Notice that, only while he “drifted away” was the speaker able to call the vultures what they were, “those dwarfed transfiguring angels.” In the moment of beholding, he had no language for what he’d seen, just as we so rarely can name the things around us if we pay attention.  We can parrot the generalizing name-calling we hear all around us, but who among us takes care to name accurately each thing we’ve seen? To give each thing its right name? It is only as the moment is lost, when the speaker has “drifted away,” that the he can call the vultures “what they are.” The wonderful paradox here is that vultures take what is dead and make it live again; and, of course, that’s what Bottoms’ poem is doing: taking a dead experience and making it live again, just as the sentence describes the speaker giving language to a lost experience after he’s “drifted away.” That is, the opening few lines of this excerpt point back to Sartre’s note on Faulkner: only as he “drifted away” could the speaker know the vultures for what they were. Only in retrospect can we understand what our experiences mean because only within memory can we place an experience within a context, and no experience has its meaning outside of historical context.
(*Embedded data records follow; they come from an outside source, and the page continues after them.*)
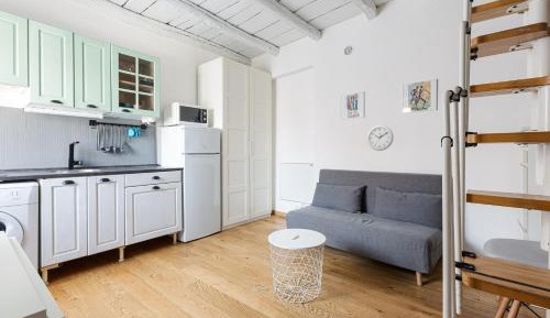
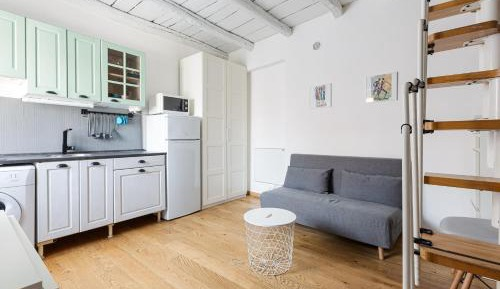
- wall clock [366,124,395,152]
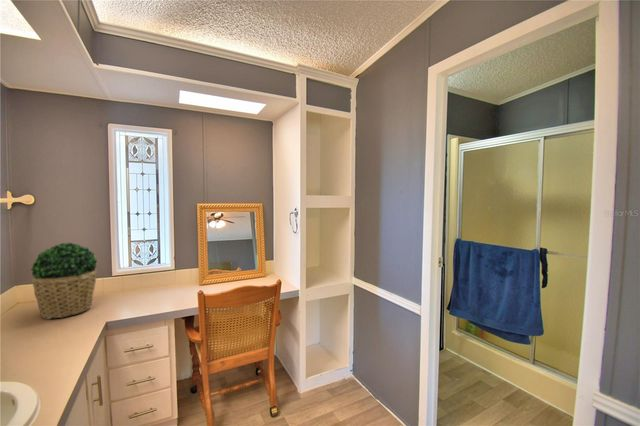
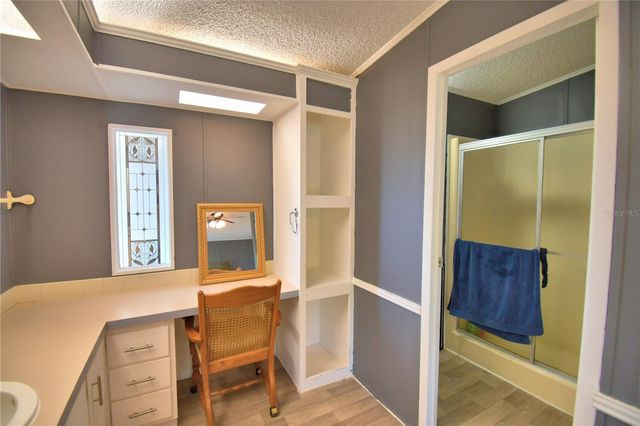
- potted plant [30,242,98,320]
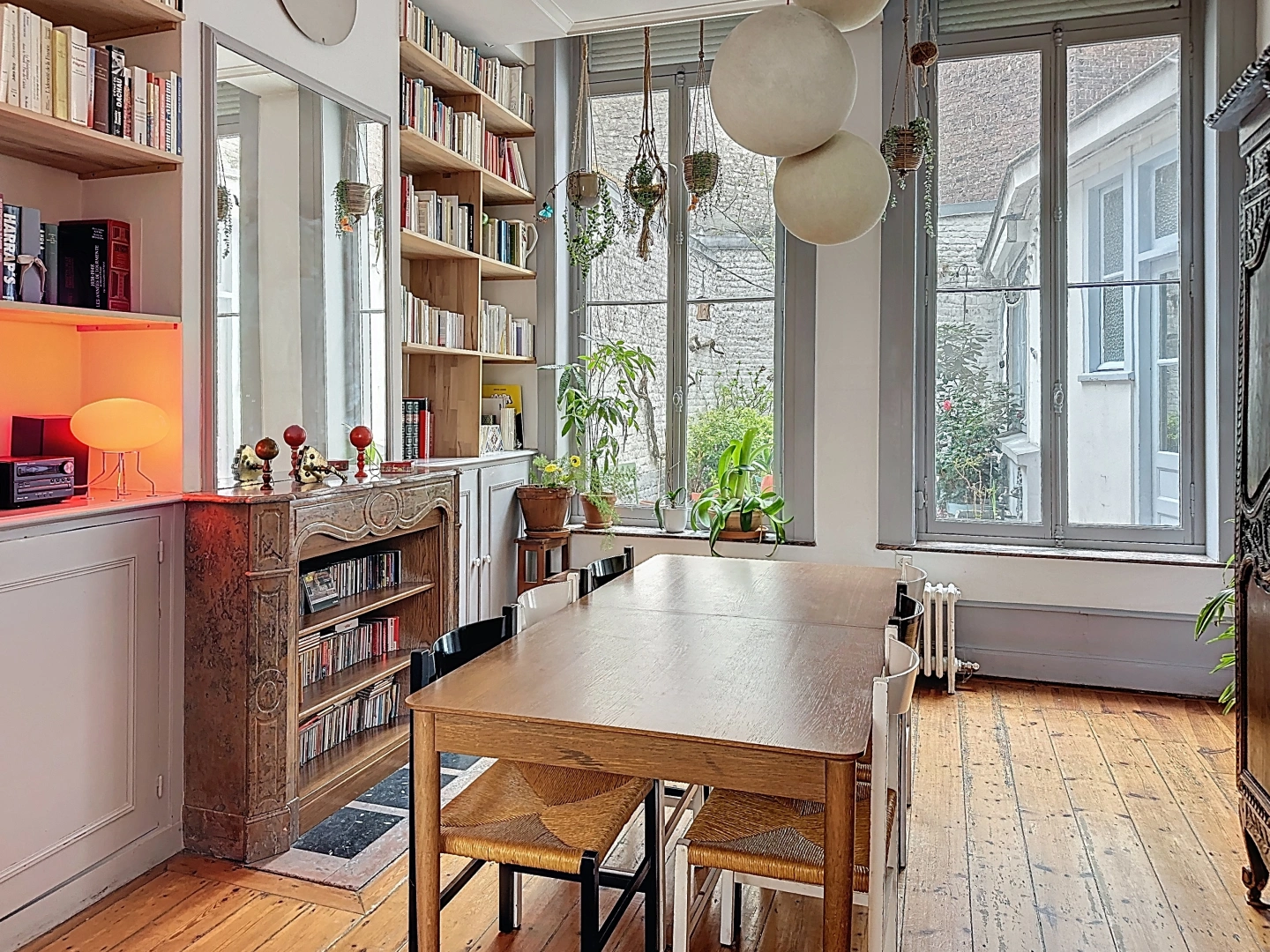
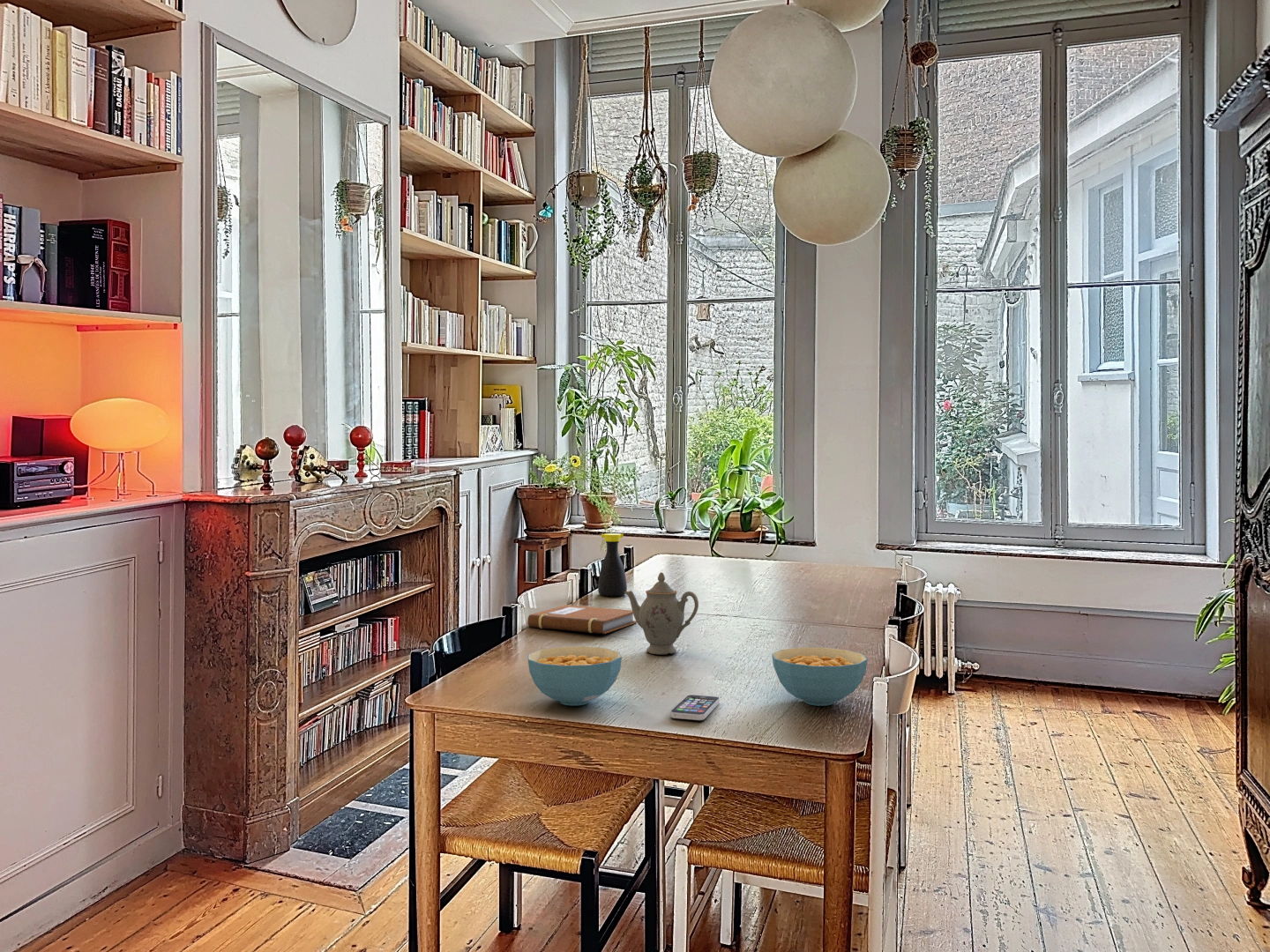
+ smartphone [669,694,721,721]
+ chinaware [624,571,699,655]
+ cereal bowl [527,645,623,706]
+ cereal bowl [771,646,868,707]
+ notebook [527,604,637,635]
+ bottle [597,532,628,597]
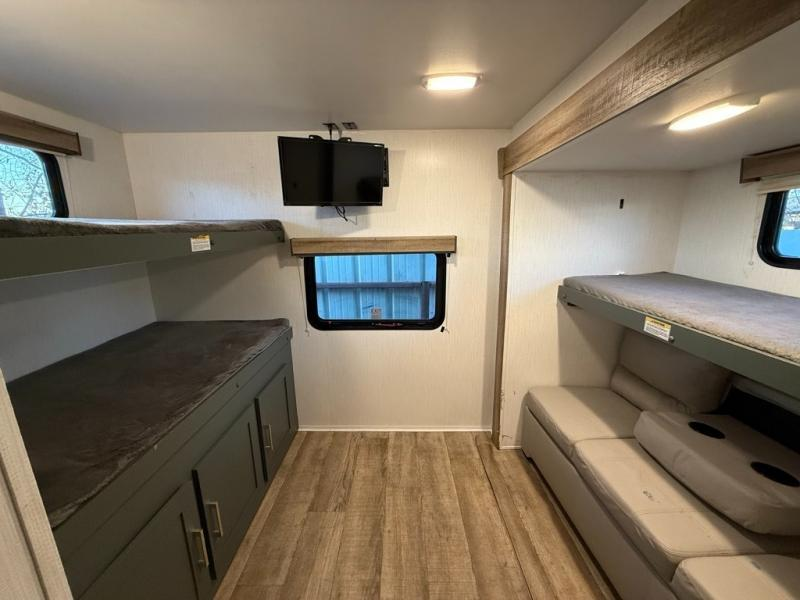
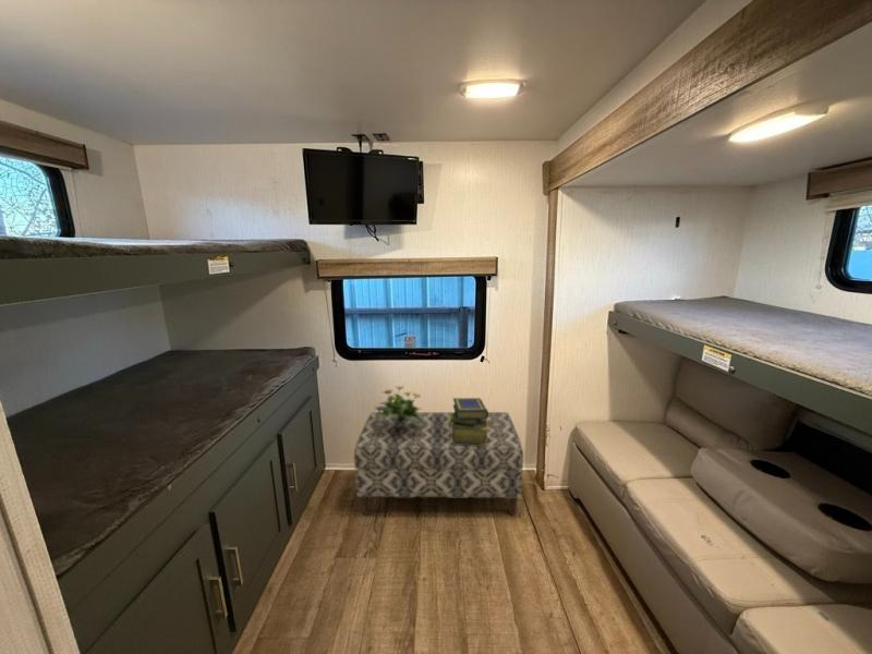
+ flowering plant [374,385,425,425]
+ stack of books [449,397,489,446]
+ bench [353,411,524,517]
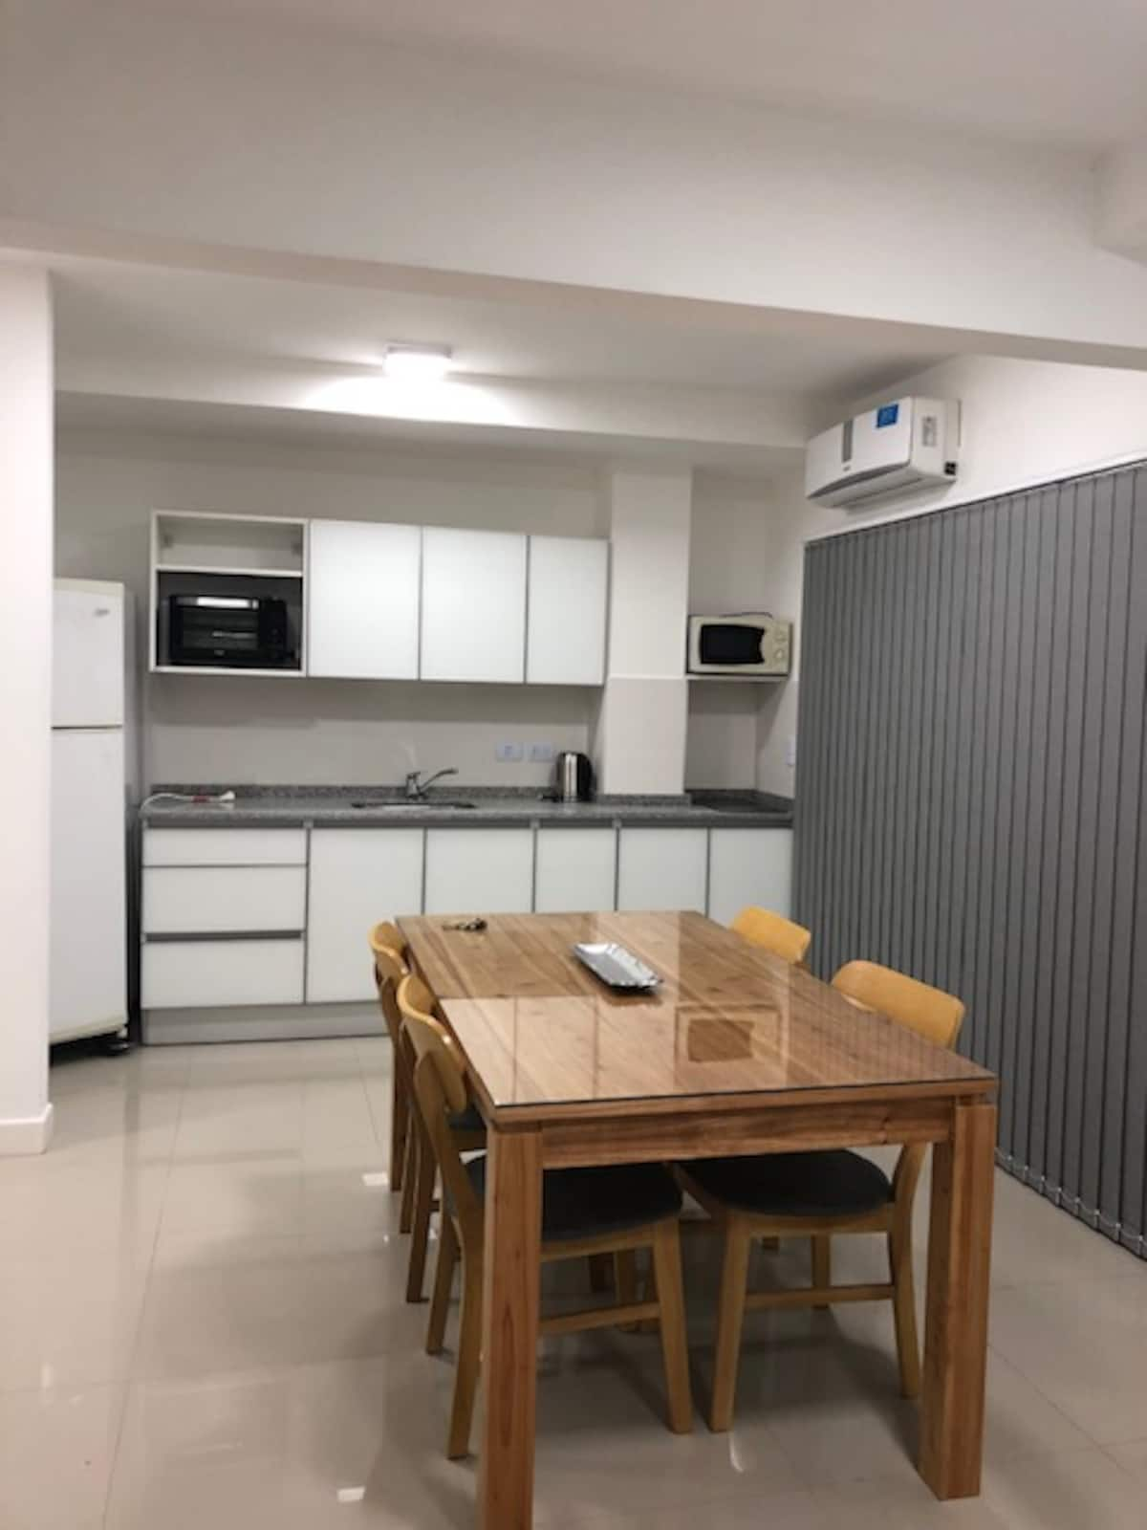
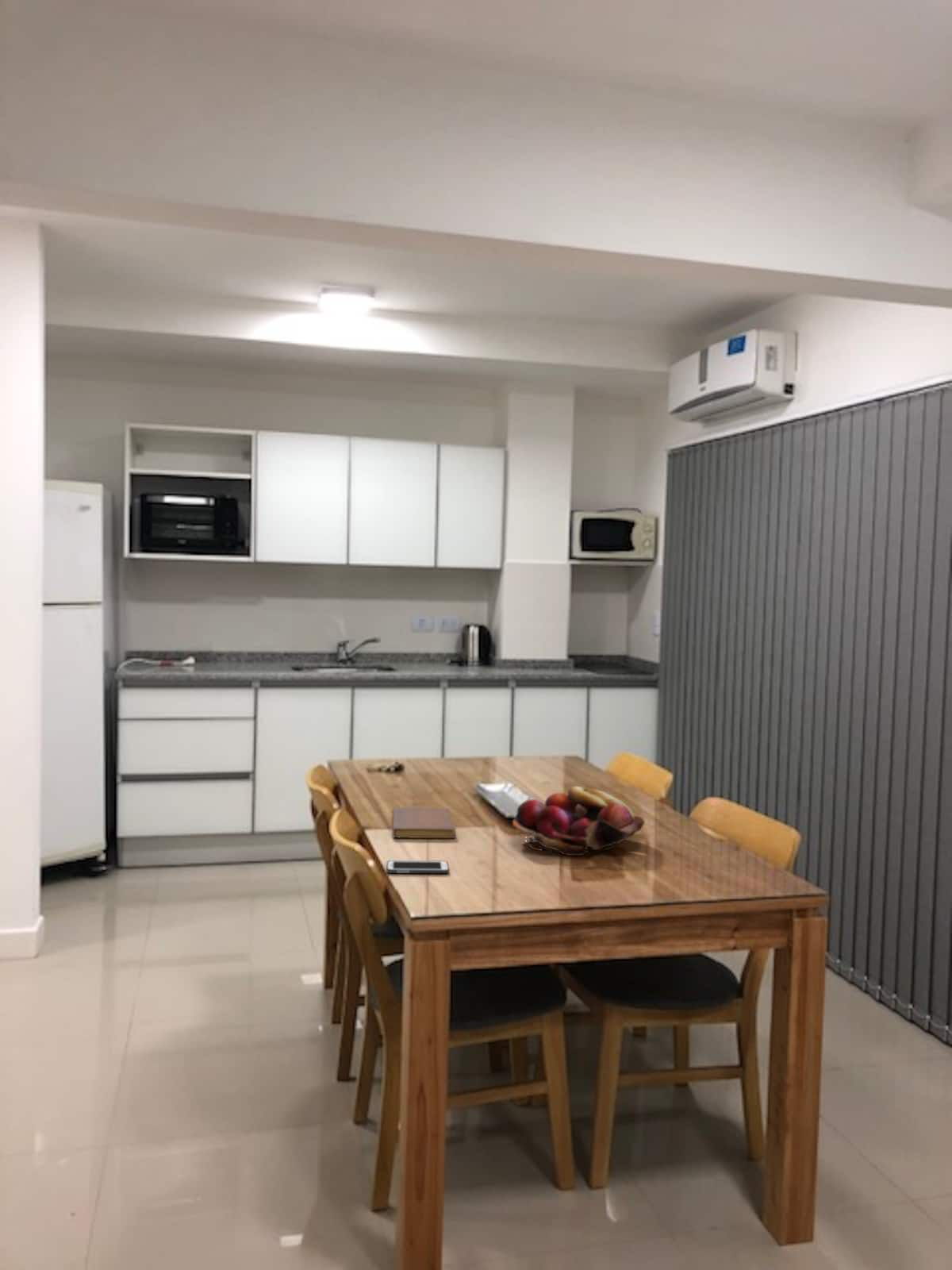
+ notebook [391,806,456,839]
+ fruit basket [512,786,646,856]
+ cell phone [386,860,450,874]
To attempt to understand an experience’s meaning in a temporal vacuum is to distort, and most often to hyperbolize, its meaning, because to attempt a temporal vacuum is to attempt a rupture of cause-and-effect relationships, which is to murder time, and the murdering of time is only ever desirable or pursued because the abolition of time would mean the abolition of death.

David Bottoms’ poems do not attempt to abolish death, or to deny death, which cannot be abolished on a physical level. Rather, they trace with gentle delicacy the fleeting nature of experience. They often take on subjects that would, otherwise, have no life in the imagination of many readers, and they give those subjects life. (I am supposing that relatively few contemporary poets or readers of contemporary poetry are outdoorsy fishers like Bottoms, or savants of bluegrass music like Bottoms.) And moreover, Bottoms has become, over the years, ever subtler and ever more masterful in bringing his visions to life. I could, I think, make a plausible argument that his best poem is “Spring 2012,” from his most recent book, the tremendous Otherworld, Underworld, Prayer Porch (2018). When “Spring 2012” appeared in The New Yorker, I remember: I was flabbergasted by its conjunction of cosmic reach and minimalist presentation, of dailiness and permanence, of unpretentious contemporary speech and eternal concerns. I was, once again, beholding a mystery, how David Bottoms’ poetry had transformed pollen, bird feeders, scones, dogwoods, and fences into a poem I think worthy of the linguistic equivalent of immortality, how he had given forgettable things I’ve seen all my life flight, had given what I’d failed to watch closely enough wings.